I've recently been working a lot more in Go and decided to read through effective go, a large document containing tips on how to write clear, idiomatic Go code.

I love that Go is very opinionated on how things should be done, and as part of my study of this document I hope to write a number of reference articles describing some aspects of it.

Multiple return values

If you are not familiar with Go, one unique aspect of this language is that functions and methods can return multiple values.

In A Tour of Go, they use the following example to demonstrate this:

package main

import "fmt"

func swap(x, y string) (string, string) {
	return y, x
}

func main() {
	a, b := swap("hello", "world")
	fmt.Println(a, b)
}

// Output: world hello

Here we see the swap function, which takes in two strings, and returns two strings.

func swap(x, y string) (string, string)

This ability to return multiple values is very powerful, and sets up many idiomatic patterns in Go. This includes error handling, comma ok, and more.

Comma ok

Let's imagine a requirement: we have a map that holds a list of employees, and we need to get a specific employee's ID number (stored as an int). We might start by creating a function with the following signature:

func SearchEmployee(name string) int

Then to use it, we can call it like so:

func NotifyEmployee(name string) {
  employeeID := SearchEmployee(name)

  // business logic with employee id
}

However this poses a problem, what if the name doesn't exist in our map? In that case, employeeID would default to the zero value, which for int is 0. In other languages, you might return a -1 to signal that the user was not found, but since Go supports multiple return values, we can follow the "comma, ok" idiom.

We would change the signature to:

func SearchEmployee(name string) (id int, ok bool)

Then call it like so:

func NotifyEmployee(name string) {
  employeeID, ok := SearchEmployee(name)
  if !ok {
    // logic to handle if employee id
    // can't be found or doesn't exist
  }

  // business logic with employee id
}

This is used in many places in the standard library and very common when working with maps.

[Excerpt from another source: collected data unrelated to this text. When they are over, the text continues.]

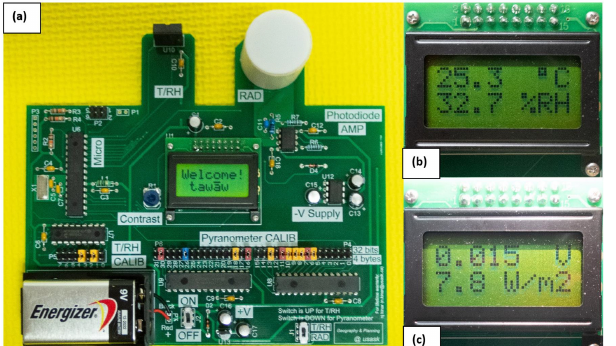
Figure 7. Water detection PCB. A droplet of water turns on the light-emitting diode (LED) and an attached piezoelectric buzzer to provide visual and audible feedback.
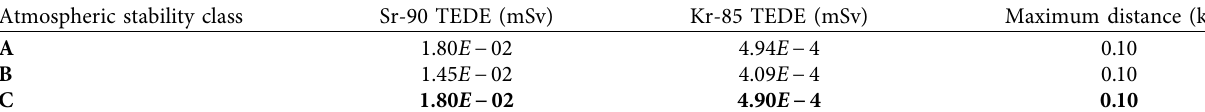
Table 4: Maximum TEDE values for some selected radionuclides at different atmospheric stability classes.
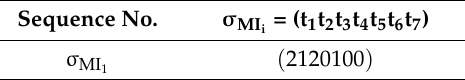
Table 11. Forbidden sequences of Example 3.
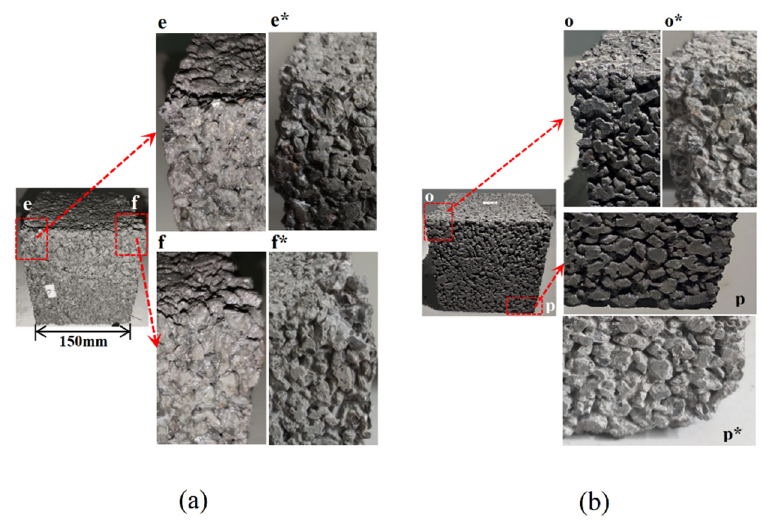
Figure 3. Change of pervious concrete morphology under different freeze-thaw cycles ( a ) aqueous solution; ( b ) salt solution; (e, f, o, p represent F-T 0 times, e*, f*, o*, p* represent F-T 100 times).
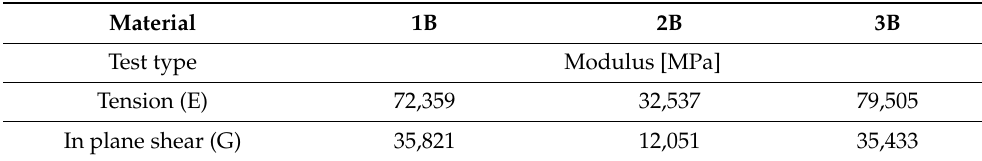
Table 2. The values of elastic constants obtained for 1B, 2B and 3B specimens.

Basic implementation of SearchEmployee

Since Go uses the "comma, ok" idiom for maps, a basic implementation of SearchEmployee could look like this:

var employees = map[string]int{
  "Alice S": 0,
  "Bob C": 1,
  "Doug F": 2,
  // ... other employees
}

func SearchEmployee(name string) (id int, ok bool) {
  if employee, ok := employees[name]; ok {
    return employee, true
  }
  return 0, false
}

Other uses

This same pattern is followed for type assertions, another topic I'd love to write about it's power in the future! Here is a sneak peek:

truck, ok := vehicle.(Truck)
if ok {
  fmt.Println("🚛")
} else {
  fmt.Println("not a 🚛")
}

There are many places where the "comma, ok" pattern is useful in Go and I've found it to be a clean idiom that is very nice to use.